--- START ---

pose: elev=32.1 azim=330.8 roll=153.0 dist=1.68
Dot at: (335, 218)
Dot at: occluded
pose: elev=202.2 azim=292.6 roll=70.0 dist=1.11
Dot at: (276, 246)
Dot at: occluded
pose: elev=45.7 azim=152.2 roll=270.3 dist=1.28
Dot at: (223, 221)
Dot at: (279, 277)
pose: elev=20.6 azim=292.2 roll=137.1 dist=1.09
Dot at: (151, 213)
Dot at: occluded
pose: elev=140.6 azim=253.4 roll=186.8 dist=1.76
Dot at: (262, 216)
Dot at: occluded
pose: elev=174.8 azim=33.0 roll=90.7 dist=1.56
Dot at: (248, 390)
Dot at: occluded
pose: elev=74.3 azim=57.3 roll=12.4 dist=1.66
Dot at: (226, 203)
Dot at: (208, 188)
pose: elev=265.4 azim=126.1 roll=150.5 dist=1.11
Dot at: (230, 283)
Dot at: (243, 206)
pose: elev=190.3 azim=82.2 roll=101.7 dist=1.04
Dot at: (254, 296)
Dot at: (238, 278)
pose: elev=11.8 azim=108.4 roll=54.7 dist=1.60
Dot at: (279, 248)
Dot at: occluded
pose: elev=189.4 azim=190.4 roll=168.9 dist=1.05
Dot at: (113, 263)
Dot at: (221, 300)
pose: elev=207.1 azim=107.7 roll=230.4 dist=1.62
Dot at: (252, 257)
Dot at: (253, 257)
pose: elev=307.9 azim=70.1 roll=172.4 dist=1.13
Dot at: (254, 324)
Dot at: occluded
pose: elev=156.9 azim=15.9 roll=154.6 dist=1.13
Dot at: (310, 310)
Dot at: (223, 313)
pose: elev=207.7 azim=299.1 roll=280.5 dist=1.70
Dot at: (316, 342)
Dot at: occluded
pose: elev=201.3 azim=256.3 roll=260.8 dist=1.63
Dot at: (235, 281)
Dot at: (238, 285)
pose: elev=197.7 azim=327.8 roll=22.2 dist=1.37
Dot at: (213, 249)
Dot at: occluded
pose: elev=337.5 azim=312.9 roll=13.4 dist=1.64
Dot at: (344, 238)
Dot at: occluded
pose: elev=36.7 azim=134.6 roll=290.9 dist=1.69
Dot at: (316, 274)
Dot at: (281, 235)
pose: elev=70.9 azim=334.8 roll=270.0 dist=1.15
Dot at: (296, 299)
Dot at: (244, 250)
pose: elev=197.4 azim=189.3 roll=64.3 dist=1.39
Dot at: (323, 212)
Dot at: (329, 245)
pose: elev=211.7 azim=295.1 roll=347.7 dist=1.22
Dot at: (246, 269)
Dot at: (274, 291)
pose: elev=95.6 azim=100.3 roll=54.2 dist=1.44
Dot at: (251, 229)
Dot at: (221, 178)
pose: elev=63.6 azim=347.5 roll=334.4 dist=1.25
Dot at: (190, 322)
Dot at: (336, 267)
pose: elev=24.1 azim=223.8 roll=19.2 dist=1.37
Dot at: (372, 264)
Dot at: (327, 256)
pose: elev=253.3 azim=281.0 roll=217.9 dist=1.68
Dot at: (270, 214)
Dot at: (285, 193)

--- END ---

WHAT IS REQUIRED:
Reproduce every row above verbatim, in the same order, with nothing added or left out.

THE COMPLETED TASK:
pose: elev=32.1 azim=330.8 roll=153.0 dist=1.68
Dot at: (335, 218)
Dot at: occluded
pose: elev=202.2 azim=292.6 roll=70.0 dist=1.11
Dot at: (276, 246)
Dot at: occluded
pose: elev=45.7 azim=152.2 roll=270.3 dist=1.28
Dot at: (223, 221)
Dot at: (279, 277)
pose: elev=20.6 azim=292.2 roll=137.1 dist=1.09
Dot at: (151, 213)
Dot at: occluded
pose: elev=140.6 azim=253.4 roll=186.8 dist=1.76
Dot at: (262, 216)
Dot at: occluded
pose: elev=174.8 azim=33.0 roll=90.7 dist=1.56
Dot at: (248, 390)
Dot at: occluded
pose: elev=74.3 azim=57.3 roll=12.4 dist=1.66
Dot at: (226, 203)
Dot at: (208, 188)
pose: elev=265.4 azim=126.1 roll=150.5 dist=1.11
Dot at: (230, 283)
Dot at: (243, 206)
pose: elev=190.3 azim=82.2 roll=101.7 dist=1.04
Dot at: (254, 296)
Dot at: (238, 278)
pose: elev=11.8 azim=108.4 roll=54.7 dist=1.60
Dot at: (279, 248)
Dot at: occluded
pose: elev=189.4 azim=190.4 roll=168.9 dist=1.05
Dot at: (113, 263)
Dot at: (221, 300)
pose: elev=207.1 azim=107.7 roll=230.4 dist=1.62
Dot at: (252, 257)
Dot at: (253, 257)
pose: elev=307.9 azim=70.1 roll=172.4 dist=1.13
Dot at: (254, 324)
Dot at: occluded
pose: elev=156.9 azim=15.9 roll=154.6 dist=1.13
Dot at: (310, 310)
Dot at: (223, 313)
pose: elev=207.7 azim=299.1 roll=280.5 dist=1.70
Dot at: (316, 342)
Dot at: occluded
pose: elev=201.3 azim=256.3 roll=260.8 dist=1.63
Dot at: (235, 281)
Dot at: (238, 285)
pose: elev=197.7 azim=327.8 roll=22.2 dist=1.37
Dot at: (213, 249)
Dot at: occluded
pose: elev=337.5 azim=312.9 roll=13.4 dist=1.64
Dot at: (344, 238)
Dot at: occluded
pose: elev=36.7 azim=134.6 roll=290.9 dist=1.69
Dot at: (316, 274)
Dot at: (281, 235)
pose: elev=70.9 azim=334.8 roll=270.0 dist=1.15
Dot at: (296, 299)
Dot at: (244, 250)
pose: elev=197.4 azim=189.3 roll=64.3 dist=1.39
Dot at: (323, 212)
Dot at: (329, 245)
pose: elev=211.7 azim=295.1 roll=347.7 dist=1.22
Dot at: (246, 269)
Dot at: (274, 291)
pose: elev=95.6 azim=100.3 roll=54.2 dist=1.44
Dot at: (251, 229)
Dot at: (221, 178)
pose: elev=63.6 azim=347.5 roll=334.4 dist=1.25
Dot at: (190, 322)
Dot at: (336, 267)
pose: elev=24.1 azim=223.8 roll=19.2 dist=1.37
Dot at: (372, 264)
Dot at: (327, 256)
pose: elev=253.3 azim=281.0 roll=217.9 dist=1.68
Dot at: (270, 214)
Dot at: (285, 193)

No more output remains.